Estelle Amandine Well1,2,&, Simeon Pierre Choukem3,4, Mesmin Dehayem1, Jean-Claude Njabou Katte2, Jean Claude Mbanya1,2,5, Eugene Sobngwi1,2,5

1National Obesity Center, Yaoundé Central Hospital, Yaoundé, Cameroon, 2Faculty of Medicine and Biomedical Sciences, University of Yaoundé 1, Yaoundé, Cameroon, 3Douala General Hospital, Douala, Cameroon, 4Faculty of Health Sciences, University of Buea, Buea, Cameroon, 5Laboratory of Molecular Medicine and Metabolism, Biotechnology Center, University of Yaoundé 1, Yaoundé, Cameroon

&Corresponding author
Estelle Amandine Well, National Obesity Center, Yaoundé Central Hospital, Faculty of Medicine and Biomedical Sciences, University of Yaoundé 1, Yaoundé, Cameroon

Abstract

Introduction: incretinomimetics are new type 2 diabetes mellitus drugs that have the ability to increase glucose-induced insulin production. This drug class has two subclasses: Exogenous Glucagon-Like Peptide analogs (GLP1a) such as Liraglutide, and the inhibitors of Dipeptidyl peptidase IV (DPP4i) that prolong the half-life of endogenous GLP1 such as vildagliptin.We aimed to evaluate the short term metabolic effects of a GLP-1a, liraglutide versus a DPP-4i, vildagliptin on type 2 diabetes patients.

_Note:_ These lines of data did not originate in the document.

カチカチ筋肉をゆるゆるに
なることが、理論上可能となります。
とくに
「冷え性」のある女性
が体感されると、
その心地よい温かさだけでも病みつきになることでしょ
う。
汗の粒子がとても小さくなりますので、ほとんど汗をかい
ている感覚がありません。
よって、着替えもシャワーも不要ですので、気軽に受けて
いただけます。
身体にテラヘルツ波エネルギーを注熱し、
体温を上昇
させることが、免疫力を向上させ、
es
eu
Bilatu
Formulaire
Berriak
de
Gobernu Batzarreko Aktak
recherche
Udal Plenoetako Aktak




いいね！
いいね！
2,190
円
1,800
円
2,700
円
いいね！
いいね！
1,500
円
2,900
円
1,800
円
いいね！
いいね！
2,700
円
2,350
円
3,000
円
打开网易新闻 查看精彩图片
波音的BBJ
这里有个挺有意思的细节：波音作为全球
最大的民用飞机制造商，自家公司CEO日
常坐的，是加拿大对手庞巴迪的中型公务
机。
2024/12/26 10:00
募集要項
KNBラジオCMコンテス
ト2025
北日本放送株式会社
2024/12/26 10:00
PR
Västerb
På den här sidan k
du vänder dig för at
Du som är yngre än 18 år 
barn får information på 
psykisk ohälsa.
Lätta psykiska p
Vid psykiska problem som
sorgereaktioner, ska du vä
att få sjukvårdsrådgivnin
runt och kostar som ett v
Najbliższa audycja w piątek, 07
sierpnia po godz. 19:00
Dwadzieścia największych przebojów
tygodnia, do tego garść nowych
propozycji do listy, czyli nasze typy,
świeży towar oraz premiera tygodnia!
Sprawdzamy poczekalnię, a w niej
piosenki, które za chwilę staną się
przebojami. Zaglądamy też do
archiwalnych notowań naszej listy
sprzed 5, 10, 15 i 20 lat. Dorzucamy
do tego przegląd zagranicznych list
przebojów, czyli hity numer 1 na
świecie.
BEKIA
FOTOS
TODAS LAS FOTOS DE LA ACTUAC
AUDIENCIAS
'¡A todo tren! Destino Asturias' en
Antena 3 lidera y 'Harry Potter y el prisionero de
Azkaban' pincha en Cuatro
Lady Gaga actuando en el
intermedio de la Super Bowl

Methods: we conducted a randomized controlled single blind clinical trial on 14 uncontrolled type 2 diabetes patients (HbA1c = 53mmol/mol). Participants were randomly allocated in 2 groups. Anthropometric measurements, hyperinsulinemic-euglycemic clamp at 80mU/m2/min and a mixed meal tolerance test (to assess insulin sensitivity/secretion) were carried out before and after the different interventions. In group 1, 0.6mg/day of liraglutide was administered subcutaneously and increased to 1.2mg the 2nd week whereas, 100mg/day of oral vildagliptin was administered in group 2 for 2 weeks.

Results: after the intervention insulin sensitivity remained unchanged: liraglutide (6.6 [4.2-7.9] to 6.9 [4.3-10.8] mg/kg/min; p=0.61) and vildagliptin (7.1 [5.3- 9.0] to 6.5 [5.6-9.4] mg/kg/min; p= 0.86). LDL Cholesterol levels decreased significantly in group 1(0.85 [0.51-1.02] to 0.54 [0.50-0.73] g/L, p=0.04) but not in group 2 (p= 0.23). Concerning insulin secretion, the area under the C-peptide curve varied from (5.5[1.0-10.9] to 14.9 [10.8-17.2] nmol/L/120min, p=0.09) in group 1 and from 1.1 [0.5-14.1] to 13.0 [9.6-16.9] nmol/L/120min, p=0.17) in group 2, showing a non-significant trend towards improvement. A variation in body weight was remarked amongst the groups, being, - 0.6kg and +1.1kg in group 1 and 2 respectively.

Conclusion: there are no significant differences on insulin sensitivity and insulin secretion after two weeks of treatment using liraglutide and vildagliptin, in type 2 diabetes mellitus patients.